The Gang’s All Here maintains a hypnotic, militant premise that is very unique when compared to the band’s other, more fictional barroom tales. A “Roll Call” is instated to further this thesis, with a drum cadence evocative of the Royal Army in the American Revolution. Lyrical subject matters do not fray far from the all around ambiance of militarism and struggle. Vocally rough and untidy, Al Barr’s satanic growl, and Ken Casey’s scrappy croon provide about enough vocal harshness that would make any Social Distortion fan happily content. The oral performance alone, and it’s tender grittiness is enough to make this record above average. Musically, Dropkick Murphys provide an adequate hook to suit the likes of their catchiness, which remains to lie solely in the hands of vocal melody. Though Marc Orrell and James Lynch are both good punk guitarists, neither of them really wander out of the orthodox standards of power chord romps and quick leads. However, the heaviness of their similar tones and thick distortion pile up the solidity of what the band base their punk sound on. Ken Casey is an above average bass player, especially doubling as a vocalist and songwriter, and can be frequently heard on most of the songs. Though his lines are not fit enough to be comparable to Rancid’s Matt Freeman, Casey is ample enough as a musician to carry the songs that adorn this album. Matt Kelly, the band’s drummer since day one, has a presence in the band that lets you know how goddamn fast he is. Although he may be hard to hear-with the walls of distorted guitar and snarled vocals being heard above anything else- his bombastic, breakneck speed drumming is enough to make him likeable immediately. The Gang’s All Here seems to be the band’s most punk-rock effort to date, yet is instantly likeable, with a certain boisterous energy that many other bands lack.

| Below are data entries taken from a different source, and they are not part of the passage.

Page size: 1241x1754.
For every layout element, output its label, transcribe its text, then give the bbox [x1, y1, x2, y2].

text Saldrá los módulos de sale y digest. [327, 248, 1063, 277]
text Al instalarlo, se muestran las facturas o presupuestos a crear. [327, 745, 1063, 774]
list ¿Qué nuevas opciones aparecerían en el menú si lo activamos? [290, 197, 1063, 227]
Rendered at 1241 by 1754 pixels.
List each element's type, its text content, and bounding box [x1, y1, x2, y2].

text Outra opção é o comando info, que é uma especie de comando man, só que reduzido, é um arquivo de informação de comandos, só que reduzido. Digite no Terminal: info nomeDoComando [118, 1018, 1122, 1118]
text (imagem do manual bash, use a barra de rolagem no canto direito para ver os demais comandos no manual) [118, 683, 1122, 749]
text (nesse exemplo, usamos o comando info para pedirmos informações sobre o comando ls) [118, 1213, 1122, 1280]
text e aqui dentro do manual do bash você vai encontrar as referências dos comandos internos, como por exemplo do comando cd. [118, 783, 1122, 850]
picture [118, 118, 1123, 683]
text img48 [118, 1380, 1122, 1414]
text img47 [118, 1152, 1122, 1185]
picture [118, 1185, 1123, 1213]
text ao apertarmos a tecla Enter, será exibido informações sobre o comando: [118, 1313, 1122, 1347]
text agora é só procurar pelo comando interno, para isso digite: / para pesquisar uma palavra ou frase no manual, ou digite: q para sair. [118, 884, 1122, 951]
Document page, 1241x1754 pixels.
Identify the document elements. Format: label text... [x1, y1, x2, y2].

Yet, no matter the amount of torrential punk rock that exists on The Gang’s All Here, an uncanny amount of melodic, humble effort went into the production of this album. Some selections reflect much maturity in more volatile ways than one would expect. “Upstarts and Broken Hearts” for instance, is Ken Casey’s ode to love, and the agony it brings to those who fall out of it. Curse of a Fallen Soul concisely contradicts its equal opposite. While seemingly sounding much more mature and mellow (assuming that it is in fact about the afterlife), the explosive verse changes alters its course to a much rockier road. The rest possesses an anthemic caliber, via the catchy-as-hell sing-along choruses and backing vocals from the entire band.
As awkward as my reviews are written (as well as strange to read) on a more typical basis where I am [somewhat] knowledgeable on what I write, I would like to congratulate and condone you, simultaneously, for reading this review. My previous familiarity with this genre itself is lacking enough to insult anyone, but somehow, I like it anyways. Now, to stray from my personal doubt and reflection, I would like to praise this album as one of the better that I have heard to emerge from today’s punk rock. With much ado, I end this review by saying that expanding musical taste is never a negative situation, no matter how much you may, or may not know about it.